[Extracted entries]

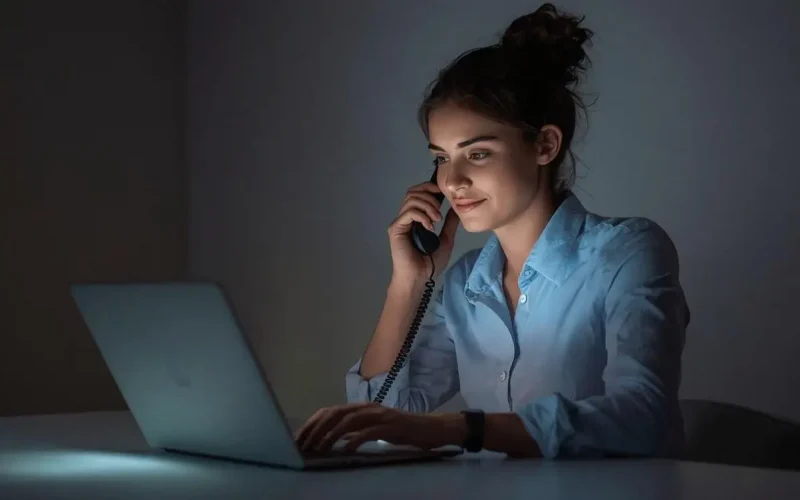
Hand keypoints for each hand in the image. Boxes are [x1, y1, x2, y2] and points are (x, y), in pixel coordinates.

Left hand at [294, 402, 466, 452]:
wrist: (429, 428)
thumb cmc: (400, 430)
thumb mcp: (373, 428)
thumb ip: (355, 430)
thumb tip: (332, 438)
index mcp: (360, 408)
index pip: (330, 410)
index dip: (313, 423)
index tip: (300, 438)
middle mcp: (366, 407)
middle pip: (334, 413)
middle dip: (316, 429)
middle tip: (304, 445)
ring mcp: (378, 415)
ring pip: (348, 421)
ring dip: (330, 435)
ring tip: (319, 449)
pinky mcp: (389, 426)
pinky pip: (367, 431)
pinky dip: (354, 440)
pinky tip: (345, 450)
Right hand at [388, 181, 459, 282]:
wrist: (420, 278)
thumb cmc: (430, 264)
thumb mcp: (446, 239)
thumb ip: (449, 223)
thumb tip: (456, 208)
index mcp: (415, 218)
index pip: (418, 193)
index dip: (429, 188)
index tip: (444, 193)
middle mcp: (405, 218)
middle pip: (412, 192)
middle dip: (429, 194)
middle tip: (441, 208)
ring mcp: (400, 222)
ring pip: (411, 199)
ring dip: (428, 205)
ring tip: (437, 220)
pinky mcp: (396, 228)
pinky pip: (409, 212)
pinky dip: (422, 216)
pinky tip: (430, 227)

[/Extracted entries]

**Problem to work on:** An exact transcription of the records above is needed, with no pictures included.

**Answer section:**
Hand keypoints for each hand in the image. Boxes are [x1, y1, x2, y2] and points are (x, y), in pixel coordinates.

Left hand at [294, 402, 466, 452]:
wrist: (429, 428)
thumb cmc: (400, 430)
thumb mcp: (373, 428)
thumb ip: (355, 430)
thumb tip: (332, 438)
index mcp: (360, 408)
index pip: (330, 410)
index dip: (313, 423)
index tip: (300, 438)
middle mcp: (366, 407)
middle pip: (334, 413)
middle dip: (316, 429)
middle tip: (304, 445)
ring mcp: (378, 415)
ring pip: (348, 421)
ring dip: (330, 435)
ring tip: (319, 449)
pinky mcp: (389, 426)
pinky pip: (367, 431)
pinky dip: (354, 440)
pinky tip: (345, 450)
Right hand at [388, 181, 459, 282]:
wrist: (420, 278)
thumb cmc: (430, 264)
thumb mcp: (446, 239)
thumb ip: (449, 223)
thumb tip: (456, 208)
index mcp: (415, 218)
index pip: (418, 193)
index dip: (429, 188)
index tip: (444, 193)
middle mcp: (405, 218)
middle pip: (412, 192)
middle dip: (429, 194)
middle tip: (441, 208)
ring mcp: (400, 222)
ring pip: (411, 199)
ring dip: (428, 205)
ring tip: (437, 220)
pinky mcp: (396, 228)
pinky pip: (409, 212)
pinky dip: (422, 216)
pinky tip: (430, 227)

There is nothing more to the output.